Görevleriniz:
[a] Musab hakkındaki metinde "Öylesine huzurla dolmuş" ile "gizlemeye karar verdi." arasındaki kısmı, bu iki ifade de dahil olmak üzere harfi harfine yazıya geçirin.
[b] Musab hakkındaki metne göre şu soruları yanıtlayın:
(i) Allah'ın Elçisi ve ona inananlar nerede toplanıyordu?
(ii) Müslüman olduğunda Musab'ın yeryüzünde korktuğu tek kimse kimdi?
(iii) Allah Resulü hangi eliyle gencin neresine dokundu?
[c] Musab'ın Müslüman oluşunu anlatan metni kaldığı yerden sürdürün.

Metin bölümü:
----

Gençliğine rağmen meclislerin vazgeçilmez insanı olan MUSAB her mecliste bulunması istenen bir şahsiyet olmuştu. Sözlerinin güzelliği ve aklının üstünlüğü kendi kendisine bütün kalpleri ve kapıları açıyordu.

İşitti ki, Allah’ın Elçisi ve ona inananlar Kureyş’in erişemeyeceği ve eziyet edemeyeceği uzaklıkta bir yerde toplanıyordu. Burası safa tepesinde Erkam’ın eviydi. Hiç tereddüt ve duraksama göstermeksizin bir akşam Dâru-l Erkam’a gitti.

Orada Allah’ın elçisi vardı ashabıyla karşılıklı oturmuşlar, onlara Kur’an okuyor, onlarla beraber Allah için namaz kılıyorlardı.
Musab adeta yerinde duramıyordu. Resulullah’ın kalbinden fışkırıp, dudaklarından akan ayetler, kulaklara ve gönüllere yollanıyordu. Öyle ki MUSAB’ın gönlü, o akşam dolu dolu olmuştu.

Öylesine huzurla dolmuş sanki yerden kopup kanatlar üzerinde uçuyordu. O sırada Allah Resulü mübarek sağ ellerini uzattılar ve kalbi çarpan gencin omuzuna dokundular. İşte o an Okyanus derinliğindeki sakinliğe ermişti. İman nuruyla aydınlanan ve İslam ile şereflenen genç, adeta olgunlaşmış, hayatının akışı değişmişti.

MUSAB’ın annesi Hunn as bint. Malik, korkunç güçte bir şahsiyete sahipti. MUSAB müslüman olduğunda, yeryüzünde korktuğu yegane kimse annesiydi. Bütün Mekke ileri gelenleri ona baskı yapsalar veya üzerine gelselerdi ona daha hafif gelirdi. Annesinin düşmanlığı bütün bunların yanında güç yetemeyecek korkunçluktaydı. O anda hemencecik düşündüğü ve Allah’ın hükmü yerine gelinceye kadar Müslümanlığını gizlemeye karar verdi.

----

Çıkarılan satırlar:

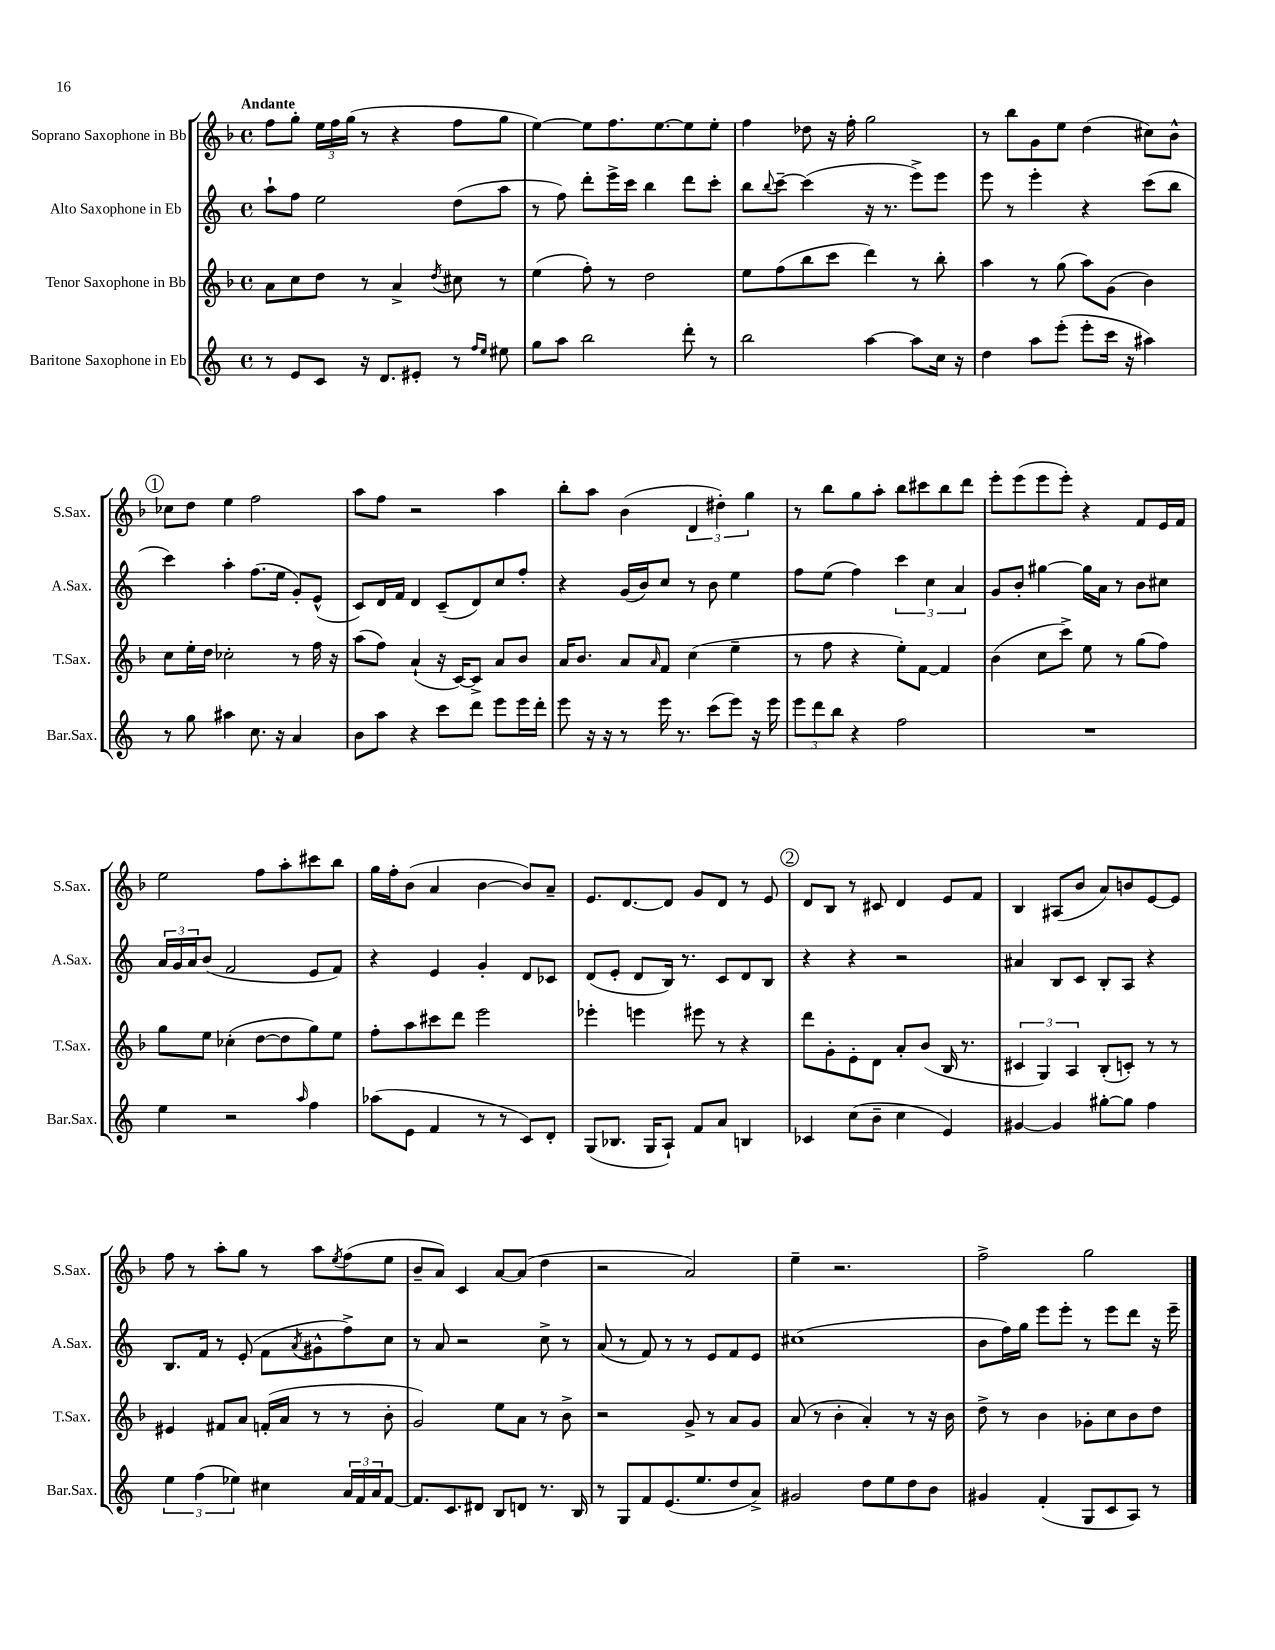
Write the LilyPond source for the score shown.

<<
\new StaffGroup <<
\new Staff = "s0" \with { instrumentName = "Soprano Saxophone in Bb" shortInstrumentName = "S.Sax." } {
    \clef treble \key f \major \defaultTimeSignature \time 4/4 \tempo "Andante"
    f''8 g''8-. \tuplet 3/2 { e''16 f''16 g''16( } r8 r4 f''8 g''8 |
    e''4~) e''8 f''8. e''8.~ e''8 e''8-. |
    f''4 des''8 r16 f''16-. g''2 |
    r8 bes''8 g'8 e''8 d''4( cis''8) bes'8-^ |
    \mark \markup { \circle "1" } ces''8 d''8 e''4 f''2 |
    a''8 f''8 r2 a''4 |
    bes''8-. a''8 bes'4( \tuplet 3/2 { d'4 dis''4-.) g''4 } |
    r8 bes''8 g''8 a''8-. bes''8 cis'''8 bes''8 d'''8 |
    e'''8-. e'''8( e'''8 e'''8-.) r4 f'8 e'16 f'16 |
    e''2 f''8 a''8-. cis'''8 bes''8 |
    g''16 f''16-. bes'8( a'4 bes'4~ bes'8) a'8-- |
    e'8. d'8.~ d'8 g'8 d'8 r8 e'8 |
    \mark \markup { \circle "2" } d'8 bes8 r8 cis'8 d'4 e'8 f'8 |
    bes4 ais8( bes'8 a'8) b'8 e'8~ e'8 |
    f''8 r8 a''8-. g''8 r8 a''8 \acciaccatura { e''8 } f''8( e''8 |
    bes'8-- a'8) c'4 a'8~ a'8( d''4 |
    r2 a'2) |
    e''4-- r2. |
    f''2-> g''2 \bar "|." |
}
\new Staff = "s1" \with { instrumentName = "Alto Saxophone in Eb" shortInstrumentName = "A.Sax." } {
    \clef treble \key c \major \defaultTimeSignature \time 4/4
    a''8-! f''8 e''2 d''8( a''8 |
    r8 f''8) d'''8-. e'''16-> c'''16 b''4 d'''8 c'''8-. |
    b''8 \appoggiatura { b''8 } c'''8~-- c'''4( r16 r8. e'''8->) e'''8 |
    e'''8 r8 e'''4-. r4 c'''8( b''8 |
    \mark \markup { \circle "1" } c'''4) a''4-. f''8.( e''16 g'8-.) e'8-^( |
    c'8) d'16 f'16 d'4 c'8--( d'8) c''8 f''8-. |
    r4 g'16( b'16) c''8 r8 b'8 e''4 |
    f''8 e''8( f''4) \tuplet 3/2 { c'''4 c''4 a'4 } |
    g'8 b'8-. gis''4~ gis''16 a'16 r8 b'8 cis''8 |
    \tuplet 3/2 { a'16 g'16 a'16 } b'8( f'2 e'8 f'8) |
    r4 e'4 g'4-. d'8 ces'8 |
    d'8( e'8-. d'8 b16) r8. c'8 d'8 b8 |
    \mark \markup { \circle "2" } r4 r4 r2 |
    ais'4 b8 c'8 b8-. a8 r4 |
    b8. f'16 r8 e'8-.( f'8 \acciaccatura { a'8 } gis'8-^ f''8->) c''8 |
    r8 a'8 r2 c''8-> r8 |
    a'8( r8 f'8) r8 r8 e'8 f'8 e'8 |
    cis''1( |
    b'8 f''16) g''16 e'''8 e'''8-. r8 e'''8 d'''8 r16 e'''16-- \bar "|." |
}
\new Staff = "s2" \with { instrumentName = "Tenor Saxophone in Bb" shortInstrumentName = "T.Sax." } {
    \clef treble \key f \major \defaultTimeSignature \time 4/4
    a'8 c''8 d''8 r8 a'4-> \acciaccatura { d''8 } cis''8 r8 |
    e''4( f''8-.) r8 d''2 |
    e''8 f''8( bes''8 c'''8 d'''4) r8 bes''8-. |
    a''4 r8 g''8( a''8) g'8( bes'4) |
    \mark \markup { \circle "1" } c''8 e''16-. d''16 ces''2-. r8 f''16 r16 |
    a''8( f''8) a'4-!( r16 c'16~) c'8-> a'8 bes'8 |
    a'16 bes'8. a'8 \grace { a'16 } f'8 c''4( e''4-- |
    r8 f''8 r4 e''8-.) f'8~ f'4 |
    bes'4( c''8 c'''8->) e''8 r8 g''8( f''8) |
    g''8 e''8 ces''4-.( d''8~ d''8 g''8) e''8 |
    f''8-. a''8 cis'''8 d'''8 e'''2 |
    ees'''4-. e'''4 eis'''8 r8 r4 |
    \mark \markup { \circle "2" } d'''8 g'8-. e'8-. d'8 a'8-. bes'8( bes16 r8. |
    \tuplet 3/2 { cis'4 g4) a4 } bes8-.( c'8-.) r8 r8 |
    eis'4 fis'8 a'8 f'16-.( a'16 r8 r8 bes'8-. |
    g'2) e''8 a'8 r8 bes'8-> |
    r2 g'8-> r8 a'8 g'8 |
    a'8( r8 bes'4-. a'4-.) r8 r16 bes'16 |
    d''8-> r8 bes'4 ges'8-. c''8 bes'8 d''8 \bar "|." |
}
\new Staff = "s3" \with { instrumentName = "Baritone Saxophone in Eb" shortInstrumentName = "Bar.Sax." } {
    \clef treble \key c \major \defaultTimeSignature \time 4/4
    r8 e'8 c'8 r16 d'8. eis'8-. r8 \grace { f''16 e''16 } eis''8 |
    g''8 a''8 b''2 d'''8-. r8 |
    b''2 a''4~ a''8 c''16 r16 |
    d''4 a''8 e'''8-.( e'''8-. c'''16 r16 ais''4) |
    \mark \markup { \circle "1" } r8 g''8 ais''4 c''8. r16 a'4 |
    b'8 a''8 r4 c'''8 d'''8 e'''8 e'''16 d'''16-. |
    e'''8 r16 r16 r8 e'''16 r8. c'''8( e'''8) r16 e'''16 |
    \tuplet 3/2 { e'''8 d'''8 b''8 } r4 f''2 |
    R1 |
    e''4 r2 \grace { a''16 } f''4 |
    aes''8( e'8 f'4 r8 r8 c'8) d'8-. |
    g8( bes8. g16 a8-!) f'8 a'8 b4 |
    \mark \markup { \circle "2" } ces'4 c''8( b'8-- c''4 e'4) |
    gis'4~ gis'4 gis''8~-. gis''8 f''4 |
    \tuplet 3/2 { e''4 f''4( ees''4) } cis''4 \tuplet 3/2 { a'16 f'16 a'16 } f'8~ |
    f'8. c'8. dis'8 b8 d'8 r8. b16 |
    r8 g8 f'8 e'8.( e''8. d''8 a'8->) |
    gis'2 d''8 e''8 d''8 b'8 |
    gis'4 f'4-.( g8 c'8 a8) r8 \bar "|." |
}
>>
>>
\layout { \context { \Score \remove "Bar_number_engraver" } }
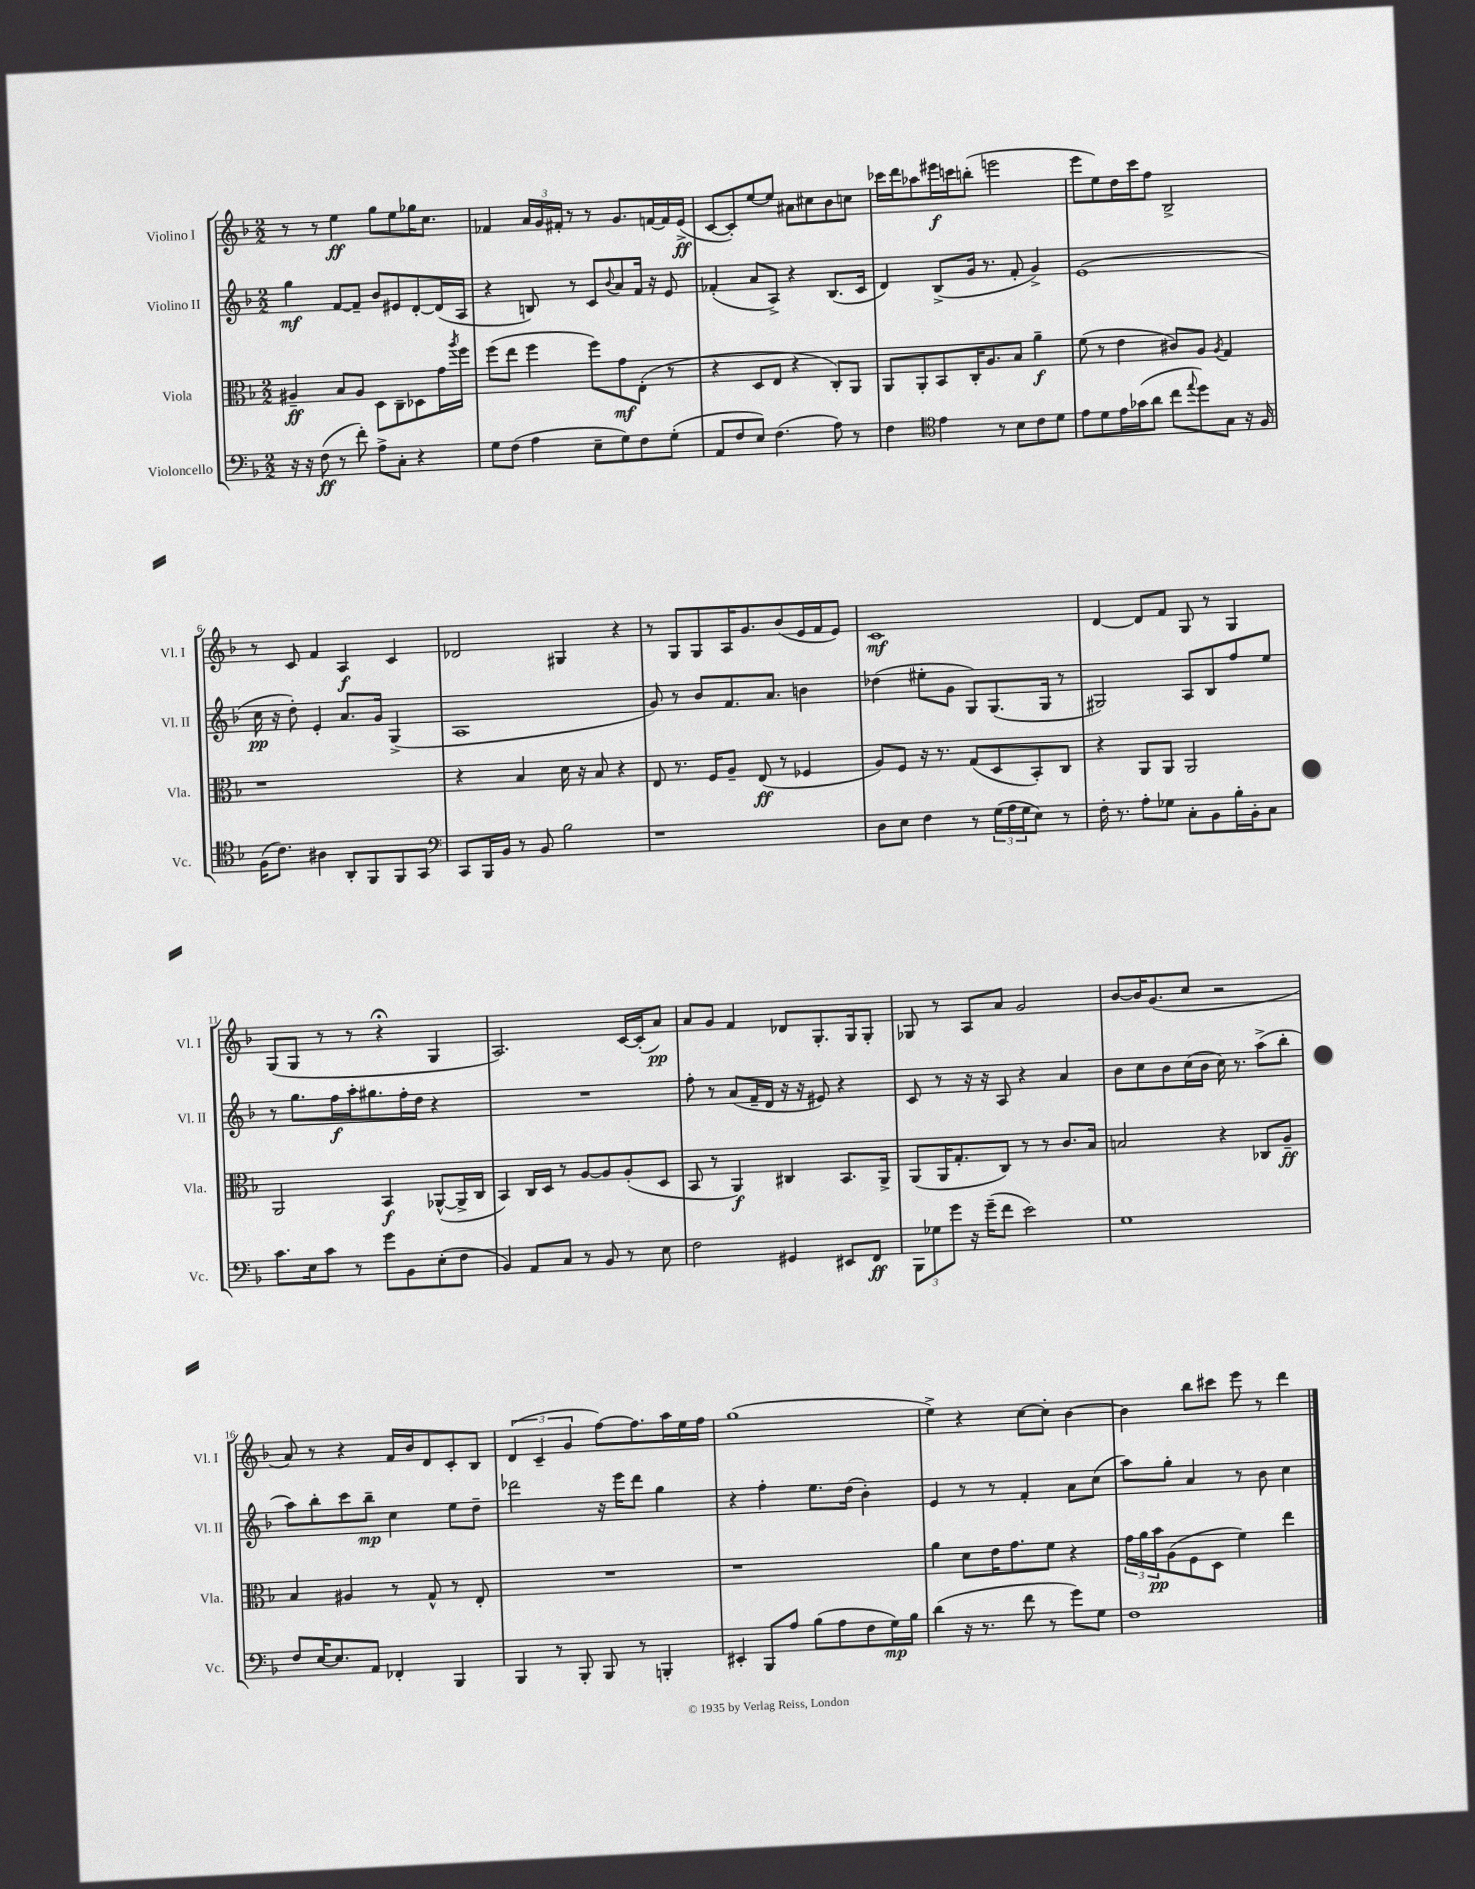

----

Görev görev yanıtlar:
[a]
Öylesine huzurla dolmuş sanki yerden kopup kanatlar üzerinde uçuyordu. O sırada Allah Resulü mübarek sağ ellerini uzattılar ve kalbi çarpan gencin omuzuna dokundular. İşte o an Okyanus derinliğindeki sakinliğe ermişti. İman nuruyla aydınlanan ve İslam ile şereflenen genç, adeta olgunlaşmış, hayatının akışı değişmişti.

MUSAB’ın annesi Hunn as bint. Malik, korkunç güçte bir şahsiyete sahipti. MUSAB müslüman olduğunda, yeryüzünde korktuğu yegane kimse annesiydi. Bütün Mekke ileri gelenleri ona baskı yapsalar veya üzerine gelselerdi ona daha hafif gelirdi. Annesinin düşmanlığı bütün bunların yanında güç yetemeyecek korkunçluktaydı. O anda hemencecik düşündüğü ve Allah’ın hükmü yerine gelinceye kadar Müslümanlığını gizlemeye karar verdi.

[b]
(i) Safa tepesinde, Erkam'ın evinde.
(ii) Annesi.
(iii) Mübarek sağ eliyle gencin omzuna dokundu.

[c]
Dâru-l Erkam’a artık sürekli gidip geliyor. Resulullah’ın dizi dibine oturuyordu. İman ettiği ve imanını annesinden gizlemekle öfkesinden kurtulduğu için son derece mutluydu. Fakat özellikle bugünlerde Mekke’de bir sırrın gizli kalması olanaksızdı. Kureyş’in gözü, kulağı inananların üzerinden eksik olmuyordu.

Musab B. Ümeyr

Daru-l Erkam’a gizlilikle giren Osman B. Talha ilk olarak gördü. Bir seferinde de onu Muhammed ( S.a.v) gibi namaz kılarken gördü. Adeta Çöl rüzgârları birbiriyle yarış etti de hemen haberi Musab’ın annesine yetiştirdiler.
MUSAB, annesi, kabilesi ve bütün Mekke uluları huzurunda dimdik durmuş, hakka olan kesin bağlılığını ve sebatını onlara Kur’an dan ayetler okuyarak gösteriyordu.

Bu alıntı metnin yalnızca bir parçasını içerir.